就職にかかわる外的要因
雇用構造の転換
近年の就職難は、不況以上に企業の雇用構造の転換によるところが大きい。
バブル崩壊後多くの企業は、社内の業務を見直し、正社員には一部の基幹業務のみを任せ、周辺業務は雇用調整が容易な非正社員(アルバイト、契約社員、派遣社員など)に委託するリストラを行った。
そのため、非正社員の需要が増える一方で正社員の需要は減った。また、中心的な業務を任せる正社員には優秀な人材を配置したいと考える経営者が増え、採用予定人数内であっても基準に達していない人材は採用しないケースも増えている。

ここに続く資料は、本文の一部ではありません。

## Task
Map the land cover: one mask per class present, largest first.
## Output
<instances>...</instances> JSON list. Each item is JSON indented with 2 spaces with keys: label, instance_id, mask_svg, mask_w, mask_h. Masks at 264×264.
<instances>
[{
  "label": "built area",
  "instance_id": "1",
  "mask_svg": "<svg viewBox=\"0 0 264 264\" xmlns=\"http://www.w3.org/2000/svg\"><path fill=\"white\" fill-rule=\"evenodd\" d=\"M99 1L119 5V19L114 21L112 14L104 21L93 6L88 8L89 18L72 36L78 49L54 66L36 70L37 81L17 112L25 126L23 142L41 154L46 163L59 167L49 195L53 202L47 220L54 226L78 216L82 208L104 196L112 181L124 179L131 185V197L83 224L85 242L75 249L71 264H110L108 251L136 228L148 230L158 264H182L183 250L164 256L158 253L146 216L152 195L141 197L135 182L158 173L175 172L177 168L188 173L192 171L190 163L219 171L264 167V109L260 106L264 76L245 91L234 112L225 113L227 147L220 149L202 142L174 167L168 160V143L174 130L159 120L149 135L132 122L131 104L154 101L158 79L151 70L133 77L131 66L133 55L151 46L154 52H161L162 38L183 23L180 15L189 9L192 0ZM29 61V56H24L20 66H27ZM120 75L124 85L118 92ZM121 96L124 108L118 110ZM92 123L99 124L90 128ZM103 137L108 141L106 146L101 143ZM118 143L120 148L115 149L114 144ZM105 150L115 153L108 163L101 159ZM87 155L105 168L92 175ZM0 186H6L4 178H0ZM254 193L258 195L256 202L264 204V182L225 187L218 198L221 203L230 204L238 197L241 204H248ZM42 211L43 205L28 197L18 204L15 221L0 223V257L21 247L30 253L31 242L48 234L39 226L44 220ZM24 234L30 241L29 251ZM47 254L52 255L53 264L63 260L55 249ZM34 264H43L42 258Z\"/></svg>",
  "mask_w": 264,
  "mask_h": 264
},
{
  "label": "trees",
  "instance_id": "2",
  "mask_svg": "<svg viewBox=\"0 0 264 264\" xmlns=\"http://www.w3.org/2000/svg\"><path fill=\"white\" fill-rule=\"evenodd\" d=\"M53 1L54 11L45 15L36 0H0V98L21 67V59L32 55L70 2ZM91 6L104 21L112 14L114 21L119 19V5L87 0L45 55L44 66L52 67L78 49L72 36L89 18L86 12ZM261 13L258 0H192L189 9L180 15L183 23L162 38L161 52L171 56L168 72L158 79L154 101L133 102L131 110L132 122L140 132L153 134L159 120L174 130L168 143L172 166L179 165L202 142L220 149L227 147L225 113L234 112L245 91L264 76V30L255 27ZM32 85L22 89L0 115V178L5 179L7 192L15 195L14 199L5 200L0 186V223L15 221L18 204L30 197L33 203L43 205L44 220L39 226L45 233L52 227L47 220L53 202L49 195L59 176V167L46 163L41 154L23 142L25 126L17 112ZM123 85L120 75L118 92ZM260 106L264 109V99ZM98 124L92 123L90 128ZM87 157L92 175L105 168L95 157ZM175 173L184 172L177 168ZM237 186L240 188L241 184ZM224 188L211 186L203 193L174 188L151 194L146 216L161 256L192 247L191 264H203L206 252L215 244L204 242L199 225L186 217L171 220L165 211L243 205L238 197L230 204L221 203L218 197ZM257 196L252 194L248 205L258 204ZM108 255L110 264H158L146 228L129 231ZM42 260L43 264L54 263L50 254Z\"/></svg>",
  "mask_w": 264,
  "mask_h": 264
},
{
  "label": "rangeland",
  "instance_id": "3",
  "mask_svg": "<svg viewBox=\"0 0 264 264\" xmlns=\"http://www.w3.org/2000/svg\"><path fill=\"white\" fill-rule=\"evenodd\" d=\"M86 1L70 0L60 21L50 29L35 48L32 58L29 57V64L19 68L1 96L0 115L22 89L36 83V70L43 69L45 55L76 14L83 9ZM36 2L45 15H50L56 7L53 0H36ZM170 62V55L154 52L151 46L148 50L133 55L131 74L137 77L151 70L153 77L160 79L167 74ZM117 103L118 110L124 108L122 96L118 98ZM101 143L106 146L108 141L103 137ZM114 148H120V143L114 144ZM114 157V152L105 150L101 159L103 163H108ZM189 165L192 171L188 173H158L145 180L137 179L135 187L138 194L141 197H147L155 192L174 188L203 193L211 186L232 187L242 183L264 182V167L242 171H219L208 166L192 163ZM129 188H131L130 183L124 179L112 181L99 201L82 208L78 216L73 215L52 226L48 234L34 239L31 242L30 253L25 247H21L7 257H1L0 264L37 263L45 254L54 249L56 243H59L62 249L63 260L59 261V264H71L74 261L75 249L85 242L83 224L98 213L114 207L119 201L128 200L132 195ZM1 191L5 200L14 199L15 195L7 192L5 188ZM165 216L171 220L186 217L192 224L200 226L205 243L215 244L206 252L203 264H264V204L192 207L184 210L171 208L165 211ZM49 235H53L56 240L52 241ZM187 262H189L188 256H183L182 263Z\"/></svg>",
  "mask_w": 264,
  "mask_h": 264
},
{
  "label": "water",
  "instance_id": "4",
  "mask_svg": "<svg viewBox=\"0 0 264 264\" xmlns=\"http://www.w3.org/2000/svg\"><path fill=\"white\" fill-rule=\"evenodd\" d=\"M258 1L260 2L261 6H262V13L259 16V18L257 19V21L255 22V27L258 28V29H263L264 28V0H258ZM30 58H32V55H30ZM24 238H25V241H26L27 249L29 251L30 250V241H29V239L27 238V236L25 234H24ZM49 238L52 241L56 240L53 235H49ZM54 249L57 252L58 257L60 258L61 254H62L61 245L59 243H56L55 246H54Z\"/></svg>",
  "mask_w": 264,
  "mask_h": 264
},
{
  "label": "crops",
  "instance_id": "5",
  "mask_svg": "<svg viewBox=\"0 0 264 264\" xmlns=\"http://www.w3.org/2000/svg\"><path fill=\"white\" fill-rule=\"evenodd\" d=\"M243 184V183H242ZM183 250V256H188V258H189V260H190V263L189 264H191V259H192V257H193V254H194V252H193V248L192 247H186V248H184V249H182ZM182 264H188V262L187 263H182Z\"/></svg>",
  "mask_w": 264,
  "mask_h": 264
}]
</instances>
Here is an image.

即戦力として中途採用市場への期待も高まっており、新卒の就職難は構造的なものになりつつあるのが現実である。中途採用では、新卒採用にみられる様な学歴差別やエントリーシートによる機械的な選別(即戦力を求める採用活動に、その様な選別方法は全く無意味)を行う企業は少なく、応募者から提出された履歴書や職務経歴書を基に、総合的なキャリアを丹念に見極めようとする企業が多数派である。

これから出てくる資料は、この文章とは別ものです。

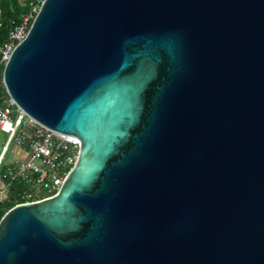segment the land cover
I'll list each match as a JSON object with an SVG mask.
<instances>
[{
	"label": "water",
	"instance_id": "1",
	"mask_svg": "<svg viewBox=\"0 0 264 264\" xmlns=\"http://www.w3.org/2000/svg\"><path fill=\"white\" fill-rule=\"evenodd\" d=\"M1 80L80 147L0 264H264V0H43Z\"/></svg>",
	"mask_w": 264,
	"mask_h": 264
},
{
	"label": "built area",
	"instance_id": "2",
	"mask_svg": "<svg viewBox=\"0 0 264 264\" xmlns=\"http://www.w3.org/2000/svg\"><path fill=\"white\" fill-rule=\"evenodd\" d=\"M26 32L24 22L10 34L9 43L0 49V66H4ZM0 132L6 135L0 150V165L11 145L21 152L6 165L3 174L6 181L0 185V199L6 197L14 183L25 187L18 195L24 201L20 204L55 195L76 163L79 140L41 126L24 114L7 94L0 100Z\"/></svg>",
	"mask_w": 264,
	"mask_h": 264
},
{
	"label": "trees",
	"instance_id": "3",
	"mask_svg": "<svg viewBox=\"0 0 264 264\" xmlns=\"http://www.w3.org/2000/svg\"><path fill=\"white\" fill-rule=\"evenodd\" d=\"M43 0H0V49L10 41V34L26 22L29 29L31 22L37 13ZM3 66H0V100H4L6 92L2 84ZM2 165V164H1ZM0 165V181H6L4 177L5 167ZM25 189L24 186L14 183L8 190L6 197L0 199V219L12 207L24 202L19 198V193Z\"/></svg>",
	"mask_w": 264,
	"mask_h": 264
},
{
	"label": "rangeland",
	"instance_id": "4",
	"mask_svg": "<svg viewBox=\"0 0 264 264\" xmlns=\"http://www.w3.org/2000/svg\"><path fill=\"white\" fill-rule=\"evenodd\" d=\"M5 139H6V135L3 133H0V141H1L0 150H1V145L4 144ZM14 151H16V149L14 148V146L11 145L9 147L8 153H6V155L4 156L2 160V165H1L2 168L9 164L10 158L13 159L12 154L14 153Z\"/></svg>",
	"mask_w": 264,
	"mask_h": 264
},
{
	"label": "crops",
	"instance_id": "5",
	"mask_svg": "<svg viewBox=\"0 0 264 264\" xmlns=\"http://www.w3.org/2000/svg\"><path fill=\"white\" fill-rule=\"evenodd\" d=\"M0 133H1V132H0ZM0 143H1V141H0ZM1 147H2V145H1ZM14 152H15V153L12 154L13 157H14L15 155H16V156H19V155L21 154V152H18L17 150L14 151ZM10 160H11V158H10ZM1 183H2V182L0 181V185H1Z\"/></svg>",
	"mask_w": 264,
	"mask_h": 264
}]
</instances>
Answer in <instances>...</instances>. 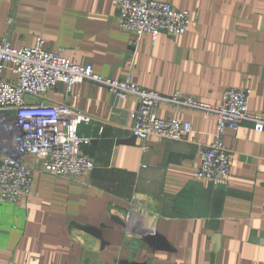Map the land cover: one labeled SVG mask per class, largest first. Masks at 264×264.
<instances>
[{
	"label": "crops",
	"instance_id": "obj_1",
	"mask_svg": "<svg viewBox=\"0 0 264 264\" xmlns=\"http://www.w3.org/2000/svg\"><path fill=\"white\" fill-rule=\"evenodd\" d=\"M114 1L0 0V37L15 48L43 37L48 51L110 79L132 72L162 96L218 105L227 89H250V110H264V0H158L195 22L179 38L144 36L137 46ZM3 77L15 80L10 64ZM38 101L92 117L78 133L90 139L82 151L95 168L80 182L37 173L29 196L0 203V264H264V132L245 125L226 134L231 176L214 186L195 174L215 115L162 106L160 118L189 122L193 132L177 142L151 138L144 153L132 134L137 96L117 100L83 82Z\"/></svg>",
	"mask_w": 264,
	"mask_h": 264
},
{
	"label": "built area",
	"instance_id": "obj_2",
	"mask_svg": "<svg viewBox=\"0 0 264 264\" xmlns=\"http://www.w3.org/2000/svg\"><path fill=\"white\" fill-rule=\"evenodd\" d=\"M113 4L121 29L135 35L132 46H137L144 36L154 40L161 34L179 38L195 22L190 12L158 0H115ZM12 23L10 18L9 27ZM6 64L12 66L13 81L3 77ZM83 82L104 86L117 100L132 95L139 98V107L132 114V134L144 153L150 151L151 138L177 142L193 132L189 122L160 118L162 106L172 104L215 115L214 141L201 148L195 174L196 179L214 186L228 182L231 176L232 156L225 145L226 134L245 125L264 132V110H250V89L229 88L218 105L181 92L162 96L135 84L132 72L123 80L110 79L96 74L91 63L79 65L60 52L48 51L43 37L32 48H15L5 35L0 37V203L15 204L29 196L37 173L80 182L94 170L93 161L82 151L90 139L78 133L79 126L92 123V117L66 103L47 105L38 101L60 84L70 94ZM31 98L37 101L31 102ZM28 159L34 163L28 164Z\"/></svg>",
	"mask_w": 264,
	"mask_h": 264
}]
</instances>
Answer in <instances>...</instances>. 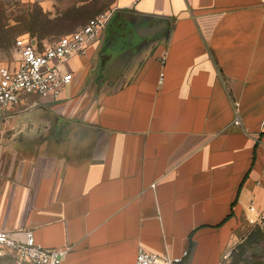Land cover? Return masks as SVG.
<instances>
[{
    "label": "crops",
    "instance_id": "obj_1",
    "mask_svg": "<svg viewBox=\"0 0 264 264\" xmlns=\"http://www.w3.org/2000/svg\"><path fill=\"white\" fill-rule=\"evenodd\" d=\"M95 13L133 22L134 43L163 35L119 62L127 44H102L107 26L68 63L60 99L0 110V230L68 248L62 264H135L140 248L222 264L250 207L264 210V0H112Z\"/></svg>",
    "mask_w": 264,
    "mask_h": 264
},
{
    "label": "built area",
    "instance_id": "obj_2",
    "mask_svg": "<svg viewBox=\"0 0 264 264\" xmlns=\"http://www.w3.org/2000/svg\"><path fill=\"white\" fill-rule=\"evenodd\" d=\"M111 18V13L97 15L48 44L35 38L17 39L13 48L14 60L0 66V110L17 107L25 96L31 94L39 98L60 99L74 79L68 63L74 58L88 57ZM250 211L254 214L247 218L250 223L264 221V210L251 206ZM0 247L15 254L16 264H62L68 252V248H45L37 244L32 231H27L25 240H22L12 237L8 230H0ZM187 255L188 251H184L182 256L172 257L168 253L140 248L135 264H186Z\"/></svg>",
    "mask_w": 264,
    "mask_h": 264
},
{
    "label": "rangeland",
    "instance_id": "obj_3",
    "mask_svg": "<svg viewBox=\"0 0 264 264\" xmlns=\"http://www.w3.org/2000/svg\"><path fill=\"white\" fill-rule=\"evenodd\" d=\"M79 1L88 0H53L54 6L48 9L28 0H0V66L14 60L13 48L17 39L35 38L42 44L51 43L59 36L78 29L77 23L86 24L98 15L95 10L108 6L112 0H90L85 7L77 8ZM115 16L107 23L102 44L108 45L114 38L110 32H113ZM162 35L161 31L143 34L137 42L127 44L125 57L118 61L124 59L125 62L132 55H137L149 47L155 37ZM102 44L101 47L104 46ZM90 73L93 77L99 75V63ZM104 73L108 75V72ZM0 264H16L15 254L0 247ZM222 264H264V221L253 224L245 219L237 225L233 241L224 252Z\"/></svg>",
    "mask_w": 264,
    "mask_h": 264
},
{
    "label": "flooded vegetation",
    "instance_id": "obj_4",
    "mask_svg": "<svg viewBox=\"0 0 264 264\" xmlns=\"http://www.w3.org/2000/svg\"><path fill=\"white\" fill-rule=\"evenodd\" d=\"M114 21V31L112 34L114 38H112L109 44H111L113 51H117L123 45L133 42L136 36L134 35L133 28L130 30L133 22L128 21L125 16L116 14Z\"/></svg>",
    "mask_w": 264,
    "mask_h": 264
},
{
    "label": "water",
    "instance_id": "obj_5",
    "mask_svg": "<svg viewBox=\"0 0 264 264\" xmlns=\"http://www.w3.org/2000/svg\"><path fill=\"white\" fill-rule=\"evenodd\" d=\"M137 29H142V27H139V26H135ZM146 28V27H145Z\"/></svg>",
    "mask_w": 264,
    "mask_h": 264
}]
</instances>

中小企業においては新卒採用者は「試用期間」といわれる研修期間があり、この期間中の勤務態度がその後の配属に反映され、最悪の場合解雇される場合がある。この期間は概ね1ヵ月から半年に及ぶ。紹介予定派遣も同様の趣旨に基づく制度である。
リクルートワークス研究所発表資料によると、2006年3月卒業卒業生に対する募集は70万件ほどあり、これはバブル期と同程度まで回復している。学生の民間企業就職希望者も景気の回復を受けて増加しているが、40万人程度で推移している。